| Exercise details |
What is the number of lines in the material below that include the word "TRUE"? Write that number and nothing more.

| Supplied data |
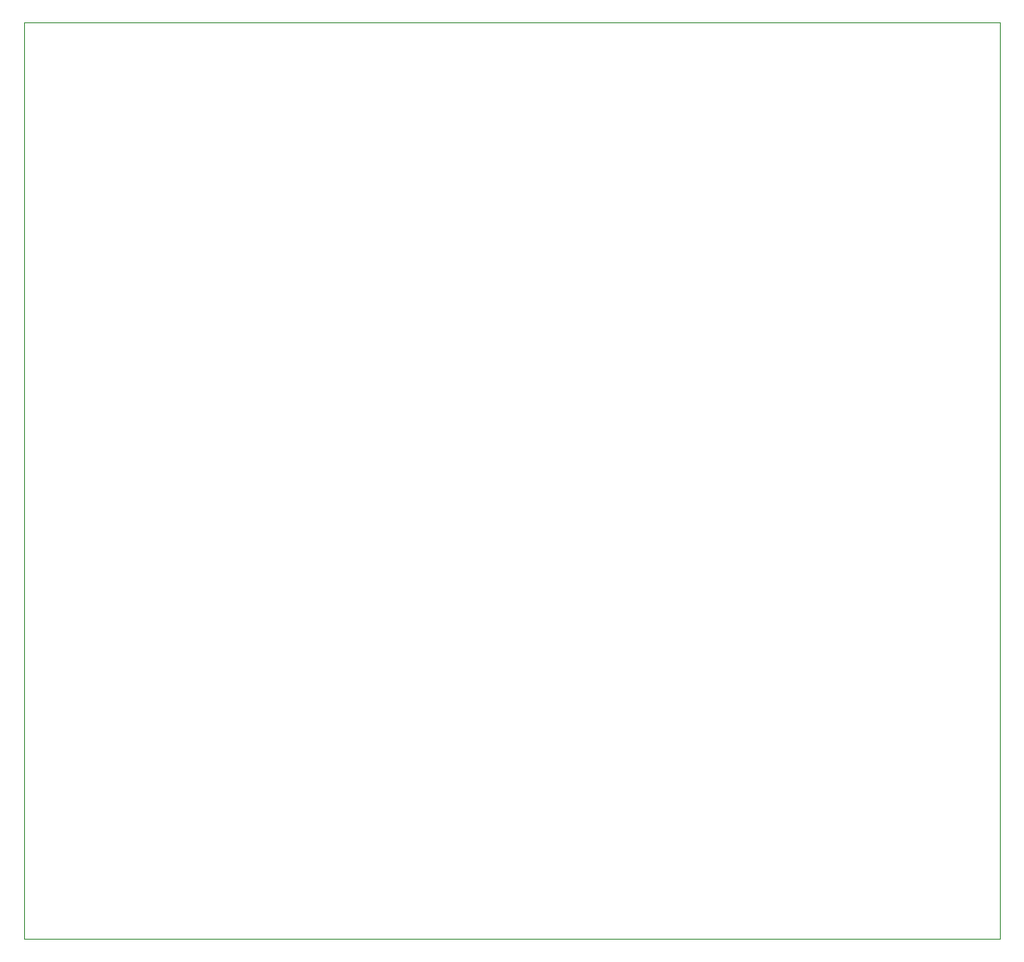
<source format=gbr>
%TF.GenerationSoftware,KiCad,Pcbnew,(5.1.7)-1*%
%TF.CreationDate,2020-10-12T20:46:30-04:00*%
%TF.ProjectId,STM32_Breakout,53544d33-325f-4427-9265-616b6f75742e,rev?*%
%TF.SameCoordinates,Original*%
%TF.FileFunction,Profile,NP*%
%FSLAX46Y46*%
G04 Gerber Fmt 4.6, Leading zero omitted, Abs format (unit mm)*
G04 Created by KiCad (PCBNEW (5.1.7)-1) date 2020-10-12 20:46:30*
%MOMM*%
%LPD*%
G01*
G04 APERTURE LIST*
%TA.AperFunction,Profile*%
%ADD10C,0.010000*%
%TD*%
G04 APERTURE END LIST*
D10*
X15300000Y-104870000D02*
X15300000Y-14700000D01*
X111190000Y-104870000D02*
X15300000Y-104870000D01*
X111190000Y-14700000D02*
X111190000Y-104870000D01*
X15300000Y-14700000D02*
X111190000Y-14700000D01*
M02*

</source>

* * *

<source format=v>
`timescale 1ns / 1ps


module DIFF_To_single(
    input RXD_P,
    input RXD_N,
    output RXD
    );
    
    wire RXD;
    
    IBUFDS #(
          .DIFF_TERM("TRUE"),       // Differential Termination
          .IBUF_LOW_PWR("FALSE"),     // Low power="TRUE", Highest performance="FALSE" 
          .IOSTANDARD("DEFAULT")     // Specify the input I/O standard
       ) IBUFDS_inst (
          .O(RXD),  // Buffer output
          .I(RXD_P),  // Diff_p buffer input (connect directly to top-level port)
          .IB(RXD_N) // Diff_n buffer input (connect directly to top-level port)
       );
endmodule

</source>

| Task output |
2